TEXT BLOCK:
Originally Posted by Spheric Harlot View Post


It was worth clicking through the ignore message for that.

I see you still fail to grasp the difference between "Apple would be stupid for offering that" and "you must be stupid for wanting that".

It's okay; we're here to help you understand the world, and we're prepared to deal with your growing pains as you feel the need to lash out.
Aw shucks, if it isn't the Grand Titan of the Dominion himself telling little 'ol me that I can't grasp how his sect has it right and I just don't geddit.

I reckoned, you being the kool-aid distributor-in-chief in these parts, would respond with some tired diatribe and vitriol, as the most blinded are known to react with when confronted with facts and reality.

Now I'm sure Apple will do fine in the foreseeable future, despite people like you, but damn it would be a prettier world if there were no braindead fanbois who synchronize every opinion with how they think the world should be and present their opinions and anecdotes as facts.

PARTS OF THE EXERCISE:
1. Answer these about the forum post:
(a) What does the first writer say was worth clicking through?
(b) What two phrases does the first writer say the other person fails to tell apart?
(c) According to the reply, how will Apple do in the foreseeable future?
2. Write out part of the forum post word for word, beginning at the words that have "It was worth" and stopping after "to lash out.".
3. Extend the forum post with a few more sentences in the same voice, picking up after its last sentence.
The lines after the forum post aren't needed here.

DATA EXCERPT:
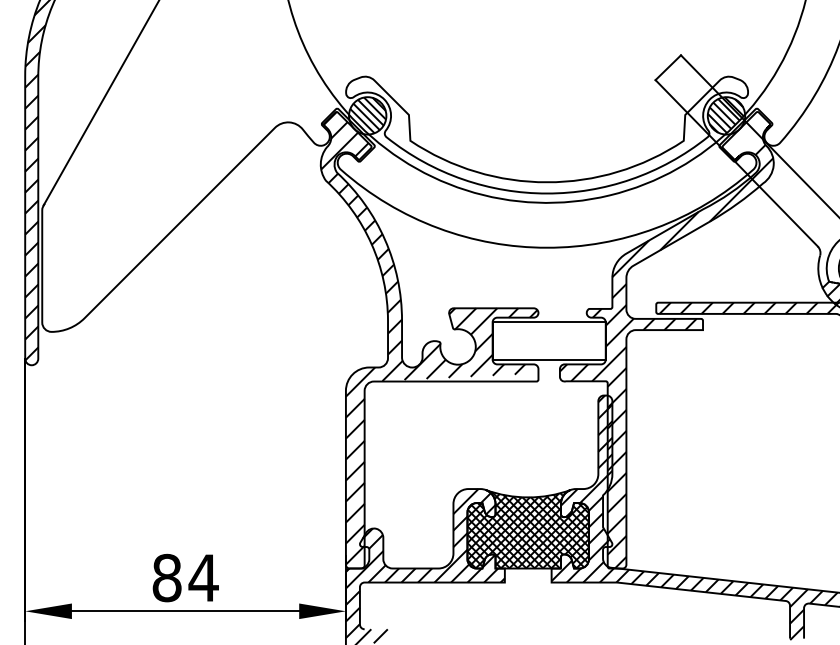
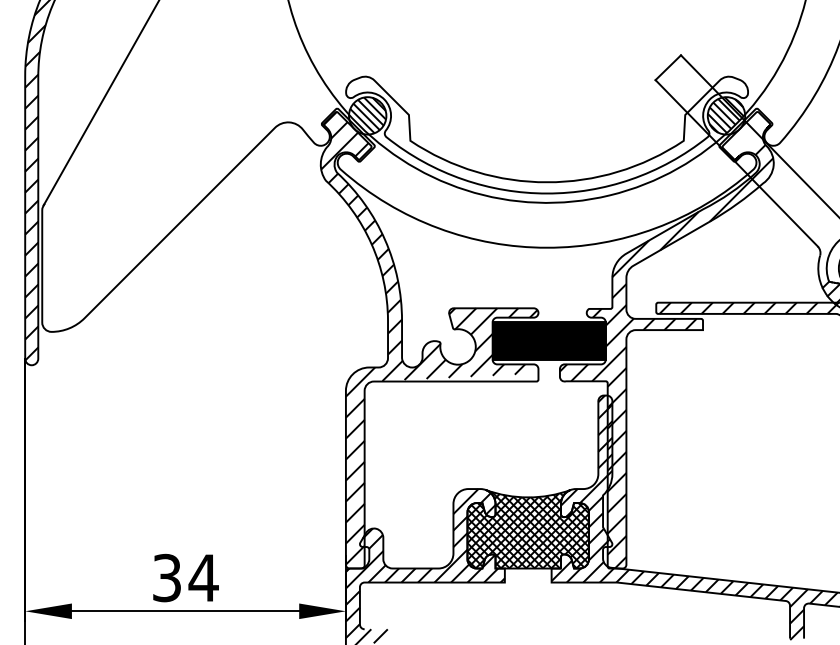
fill at (548, 340): none -> present
text at (166, 577): 84 -> 34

OUTPUTS BY TASK:
1.
(a) The ignore message.
(b) "Apple would be stupid for offering that" and "you must be stupid for wanting that."
(c) It will do fine.

2.
It was worth clicking through the ignore message for that.

I see you still fail to grasp the difference between "Apple would be stupid for offering that" and "you must be stupid for wanting that".

It's okay; we're here to help you understand the world, and we're prepared to deal with your growing pains as you feel the need to lash out.

3.
The fact is Apple will discontinue the Mac Pro, but it isn't because it isn't profitable - it's just because Apple is and was and always will be a very limited company. Limited in vision, execution and support. It can do one thing at a time, no more, no matter how large it grows.

The Mac market is growing, even Apple acknowledges this, though they neither understand why nor care particularly. They're focused on the iOS, a market they're losing fast to Android and soon Windows. Mentioning it is doubtless pissing on your parade, but shucks, I don't care.

One doesn't need to be Nostradamus to see Apple is quietly winding down the Mac side of the company, but one needs to be endowed with the talents of Baghdad Bob to explain it as a good thing. That's where you come in.

It's not that the Mac Pro isn't profitable for Apple, it's just that Apple doesn't care either way. That's why they don't innovate with the Mac Pro, don't advertise it, don't update it and continue to sell 2010 technology at 2010 prices in 2011 and probably 2012.

Nobody wants to buy that. And Apple will have its self-fulfilling prophecy, that nobody wants big iron desktops. While the truth is: nobody want's their old and stuffy, overpriced desktops, when the competition is so much better.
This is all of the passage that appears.